If the “dual track” strategy signals that the U.S. has stopped looking to Mogadishu for a political solution to the Somali crisis, what is it that the donors expect from the new Somali government? Unfortunately, a lot.

Any governance arrangement that emerges in the “post-transitional” period will have to go some way towards satisfying a contradictory set of donor goals:

• First, whatever entity emerges in Mogadishu must have the authority to sanction the continued presence of African Union troops in Mogadishu.

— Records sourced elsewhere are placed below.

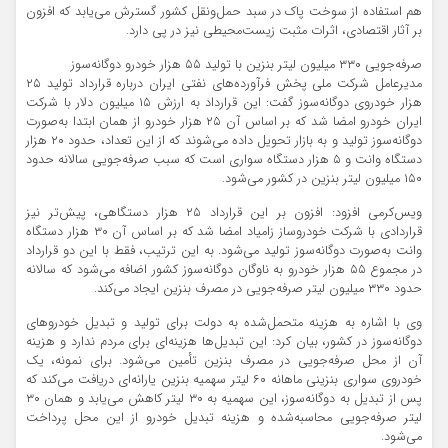
هم استفاده از سوخت پاک در سبد حمل‌ونقل کشور گسترش می‌یابد که افزون
بر آثار اقتصادی، اثرات مثبت زیست‌محیطی نیز در پی دارد.
صرفه‌جویی ۳۳۰ میلیون لیتر بنزین با تولید ۵۵ هزار خودرو دوگانه‌سوز
مدیرعامل شرکت ملی پخش فرآورده‌های نفتی ایران درباره قرارداد تولید ۲۵
هزار خودروی دوگانه‌سوز گفت: این قرارداد به ارزش ۱۵ میلیون دلار با شرکت
ایران خودرو امضا شد که بر اساس آن ۲۵ هزار خودرو از همان ابتدا به‌صورت
دوگانه‌سوز تولید و به بازار تحویل داده می‌شوند که از این تعداد، حدود ۲۰ هزار
دستگاه وانت و ۵ هزار دستگاه سواری است که سبب صرفه‌جویی سالانه حدود
۱۵۰ میلیون لیتر بنزین در کشور می‌شود.
ویس‌کرمی افزود: افزون بر این قرارداد ۲۵ هزار دستگاهی، پیش‌تر نیز
قراردادی با شرکت خودروساز زامیاد امضا شد که بر اساس آن ۳۰ هزار دستگاه
وانت به‌صورت دوگانه‌سوز تولید می‌شود. به این ترتیب، فقط با این دو قرارداد
در مجموع ۵۵ هزار خودرو به ناوگان دوگانه‌سوز کشور اضافه می‌شود که سالانه
حدود ۳۳۰ میلیون لیتر صرفه‌جویی در مصرف بنزین ایجاد می‌کند.
وی با اشاره به هزینه متحمل‌شده به دولت برای تولید و تبدیل خودرو‌های
دوگانه‌سوز در کشور، بیان کرد: این تبدیل‌ها هزینه‌ای برای مردم ندارد و هزینه
آن از محل صرفه‌جویی در مصرف بنزین تأمین می‌شود. برای نمونه، یک
خودروی سواری بنزینی ماهانه ۶۰ لیتر سهمیه بنزین یارانه‌ای دریافت می‌کند که
پس از تبدیل به دوگانه‌سوز، این سهمیه به ۳۰ لیتر کاهش می‌یابد و همان ۳۰
لیتر صرفه‌جویی محاسبه‌شده و هزینه تبدیل خودرو از این محل پرداخت
می‌شود.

The international community may have given up on the idea of creating a government to win Somali hearts and minds, but it is still determined to fight al Shabaab.

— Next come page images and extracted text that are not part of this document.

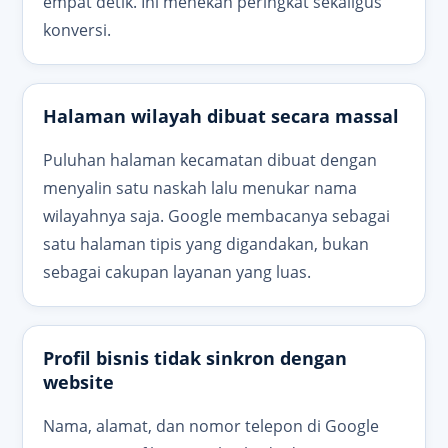
empat detik. Ini menekan peringkat sekaligus
konversi.
Halaman wilayah dibuat secara massal
Puluhan halaman kecamatan dibuat dengan
menyalin satu naskah lalu menukar nama
wilayahnya saja. Google membacanya sebagai
satu halaman tipis yang digandakan, bukan
sebagai cakupan layanan yang luas.
Profil bisnis tidak sinkron dengan
website
Nama, alamat, dan nomor telepon di Google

• Second, any new government in Mogadishu must preserve the framework of the current TFG. The international community has poured time and money into creating a federal charter, drafting a constitution, and building up some (limited) administrative capacity within the transition federal institutions. The donors are bound to need another national government in Somalia, and if they don’t want to reinvent the wheel, they will seek to preserve as much of the TFG apparatus as possible.

• Third, the government must be emphatically different from the current TFG, which has disappointed everyone.

• Fourth, the United States, Europe and the United Nations want to satisfy Somalia’s neighbors. Ethiopia and Kenya, with backing from the Intergovernmental Authority for Development and the African Union, will need to exercise a “self-protective” influence over Somalia’s internal governing arrangements. They will demand a prominent place for their proxies in any new institution that emerges – and they’ll want to feel that those proxies have real power.

• The United States, on the other hand, will not want the new Somali government to have real power. The Obama administration’s vocal support of the TFG – once “Somalia’s best hope for peace,” but now “the government in name only” – has become a political embarrassment. The U.S. will want to reduce the likelihood of future humiliation by making it clear that the new administration in Mogadishu is only one of many horses in the race.

Clearly, these are conflicting goals, and so far, none of the donor nations or the United Nations has come up with a governance formula for Mogadishu that satisfies. A number of ideas are circulating, including the possibility of a limited UN trusteeship of Somalia; the creation of a “Somali Provisional Authority” or a “Benadir Regional Administration”; or the positioning of the Ethiopian proxy Ahlu Sunna wa’al Jamaa in Villa Somalia. All of these possibilities tick some of the boxes, and any of them would be a minor improvement on the status quo. But none of the above options will stop the devastating proxy war between the foreign African Union troops and the foreigner-filled Shabaab, and none is likely to provide the Somali public with a pathway to legitimate, representative governance.

Bronwyn Bruton is a democracy and governance specialist who has served at the U.S. Agency for International Development and the National Endowment for Democracy. She is the author of the March 2010 Council on Foreign Relations Special Report, “Somalia: A New Approach,” and the November/December 2009 Foreign Affairs essay, “In the Quicksands of Somalia,” among other publications. She has argued that U.S. counterterror objectives demand a policy of “constructive disengagement” from Somali political affairs.